By PHILLIP RAWLS
MONTGOMERY, Ala. —
Miriam Shehane never intended to be a crusader. Her daughter’s murder changed that.
Thirty years ago, Shehane and other crime victims formed Victims of Crime and Leniency and led a victims’ rights movement that reshaped Alabama’s judicial system.
At 80, she’s still at it.
Her slain daughter is the reason.
“I can’t stand the thought of Quenette being forgotten. That is what has given me such drive,” she said Tuesday.
Quenette Shehane was a Birmingham-Southern College graduate on Dec. 20, 1976, and was supposed to make a quick trip to a nearby convenience store to get salad dressing to go with the steaks her boyfriend was cooking at his fraternity house.
Instead, she was kidnapped from the store parking lot, raped and killed. Her body was found the next day.
Seven trials involving three young men ended with one being executed nearly 14 years after the crime, another sentenced to life in prison without parole, and the other getting a life sentence.
When her daughter was killed, Shehane was a bank employee in the small southeast Alabama town of Clio, and that’s how she expected to spend her life. But her frustration with the legal system changed that.
Before she and other crime victims launched the group in 1982, they persuaded the Legislature to end a trial system that allowed a defense attorney to strike, or remove, two potential jurors for each one the prosecution got to remove. When Shehane first talked to legislators about providing an equal number of strikes, she was told over and over, “’Mrs. Shehane, you don’t understand the judicial system.’
“I said, ‘The heck I don’t. I’m living it.”’

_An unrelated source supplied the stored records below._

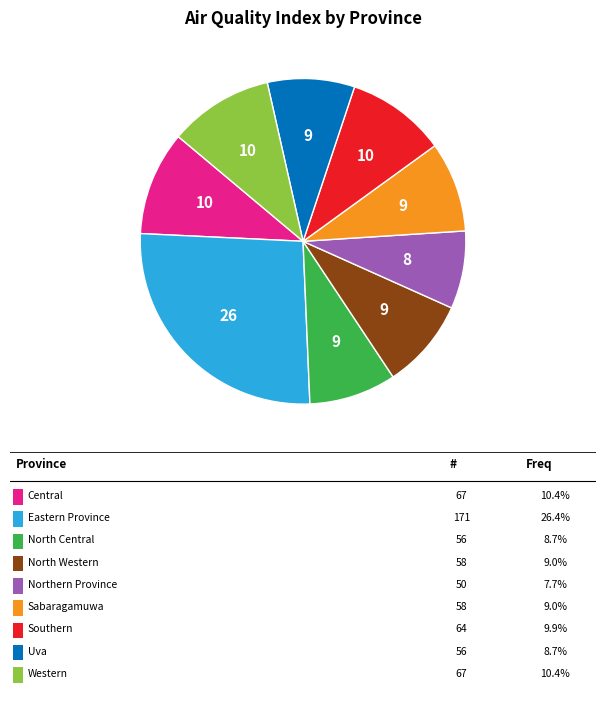

Does any single category account for the majority?

No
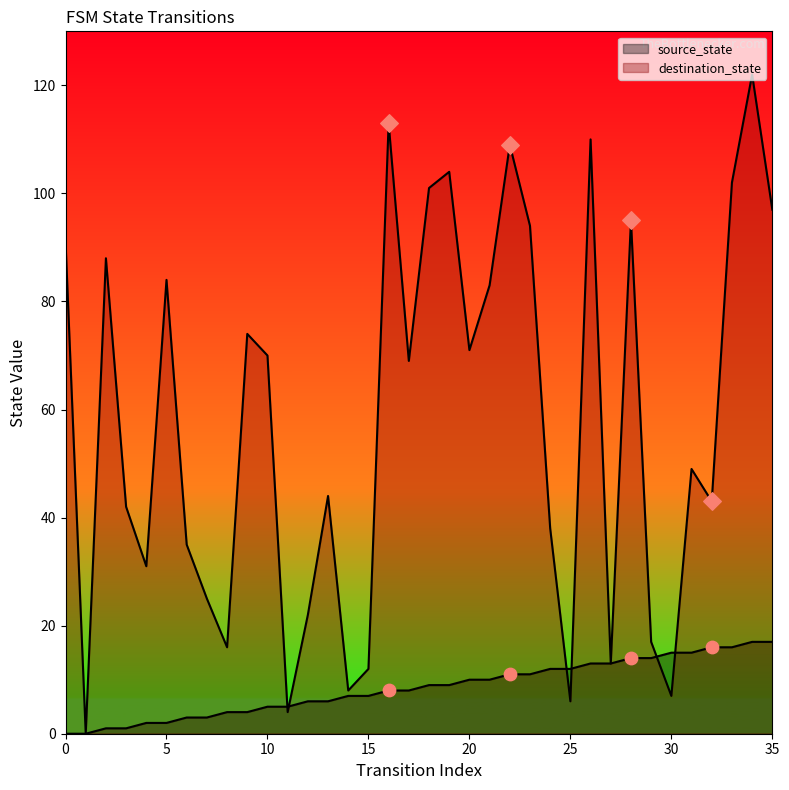

Which series has the largest total across all categories?

destination_state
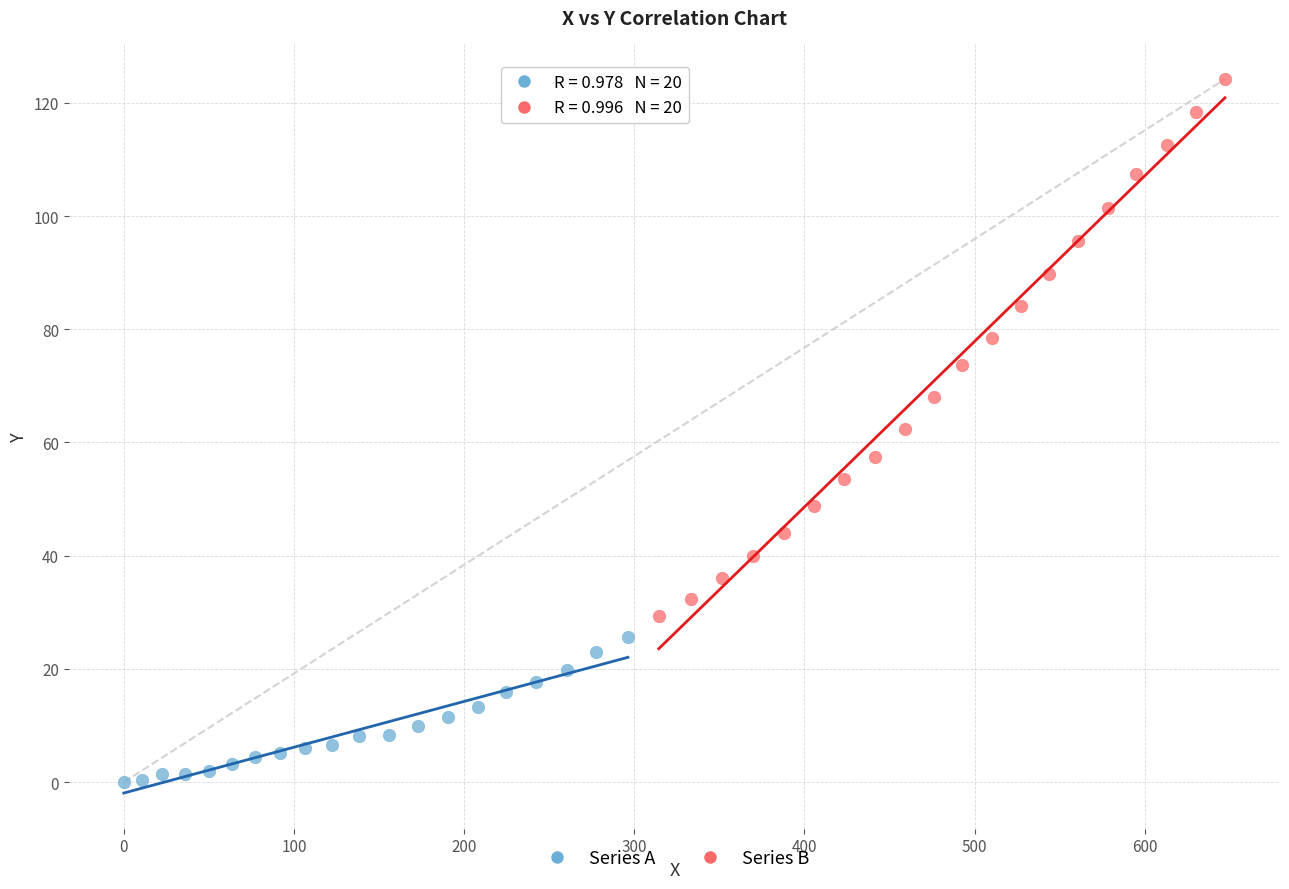

Which series reaches the minimum Y coordinate?

Series A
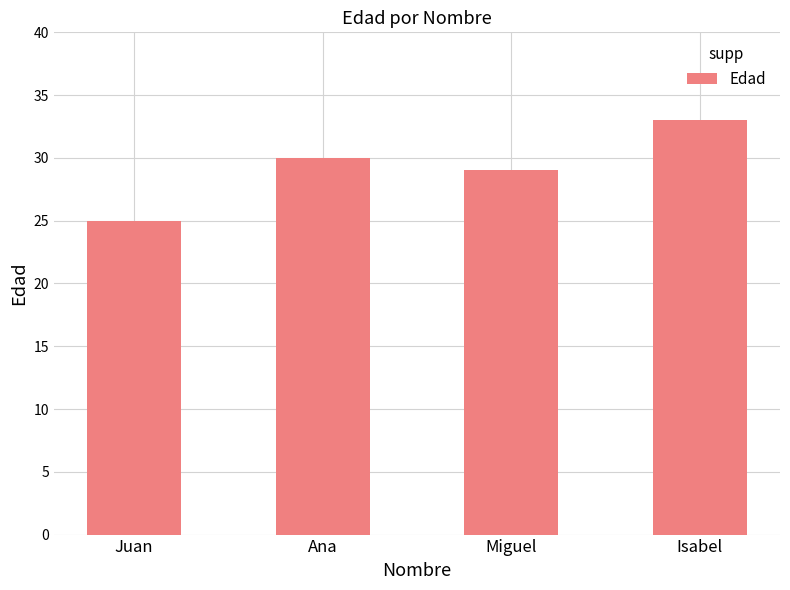

Reading left to right, extract all data points from this chart.

25	30	29	33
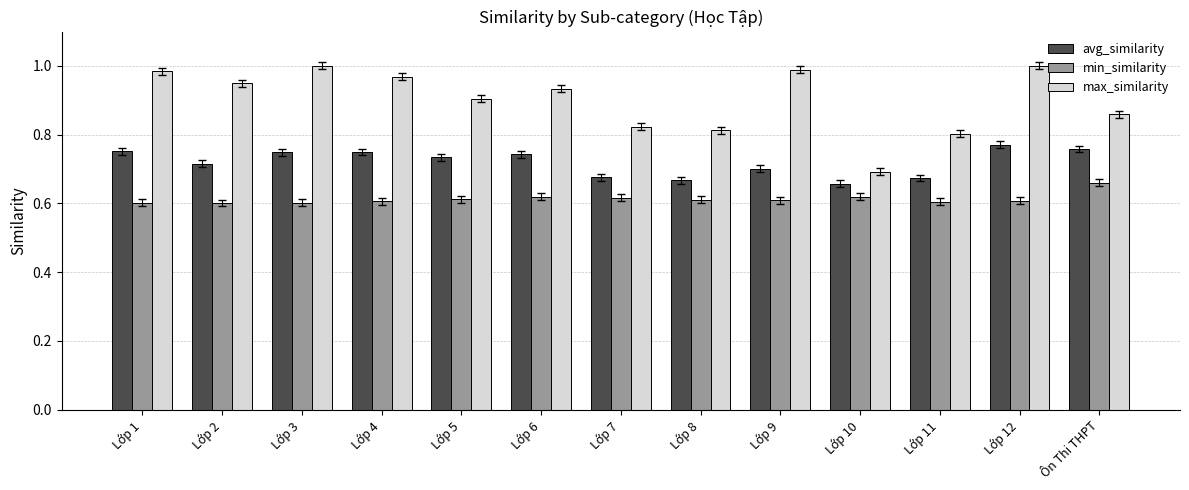

At which label is max_similarity closest to 0?

Lớp 10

Shehane credits Jimmy Evans, a former state attorney general and former Montgomery County district attorney, with encouraging crime victims to form VOCAL in 1982 to provide an organized way to change Alabama’s legal system. They were part of a wave of public sentiment that would lead to new programs in Alabama to help victims of rape, child abuse and domestic abuse.

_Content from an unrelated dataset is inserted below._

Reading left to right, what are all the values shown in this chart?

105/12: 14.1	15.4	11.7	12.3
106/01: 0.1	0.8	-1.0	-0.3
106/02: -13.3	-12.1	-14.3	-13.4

Shehane served as VOCAL’s president for many years and then as executive director.
Evans said Shehane’s leadership was key to VOCAL’s impact. “Miriam would have a substantial impact on legislators when she spoke to them. She spoke from the heart,” he said.
He said it’s hard for people to imagine how crime victims were treated back prior to the 1980s. “It was a desert for them,” he said.

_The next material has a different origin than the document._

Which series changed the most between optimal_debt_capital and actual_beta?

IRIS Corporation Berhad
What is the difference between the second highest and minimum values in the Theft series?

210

Shehane and other members championed a new law that allowed crime victims to be in the courtroom even if they were going to testify. Shehane said Alabama’s old system forced the relatives of a slaying victim to stay outside the courtroom during a trial if they were going to testify. Testimony as simple as saying they identified a body was enough to get them excluded.
VOCAL members also got laws passed that allowed crime victims or their families to sit at the prosecutor’s table during a trial, that required victims of violent crimes to be notified of inmates’ parole hearings, and that created a state fund to compensate crime victims and their families. Shehane has served on the board of Alabama’s Crime Victims Compensation Commission all but six months of its existence.
A large part of what Shehane and VOCAL members do has nothing to do with the Legislature. They help new crime victims understand the criminal justice system and they listen a lot.
“As another victim, the best thing you can do is to let them vent and let them know you are there to listen,” he said.
Shehane wasn’t just a victim of crime once. Twelve years ago, she was getting out of her car in her driveway in Clio when a masked man approached her with a sawed-off shotgun.
“I went to my knees and said, ‘Oh no, I’m going out of this world like Quenette.”’
The gunman grabbed her purse and ran. He didn’t realize it had just been given to her and only contained lipstick.
He was caught within 45 minutes and is now serving a life sentence as a repeat offender.
Shehane, Evans and many other VOCAL supporters will gather in Montgomery on Thursday night to observe the organization’s 30th anniversary.
Last year, she turned over the executive director’s job to a younger but equally motivated crime victim, Janette Grantham, the sister of slain Coffee County Sheriff Neil Grantham. Nowadays, Shehane is conducting less of the day-to-day business at VOCAL. But she’s still serving as project director and making sure the public doesn’t forget Quenette or other crime victims.
“I want to see VOCAL continue long after I’m gone,” she said.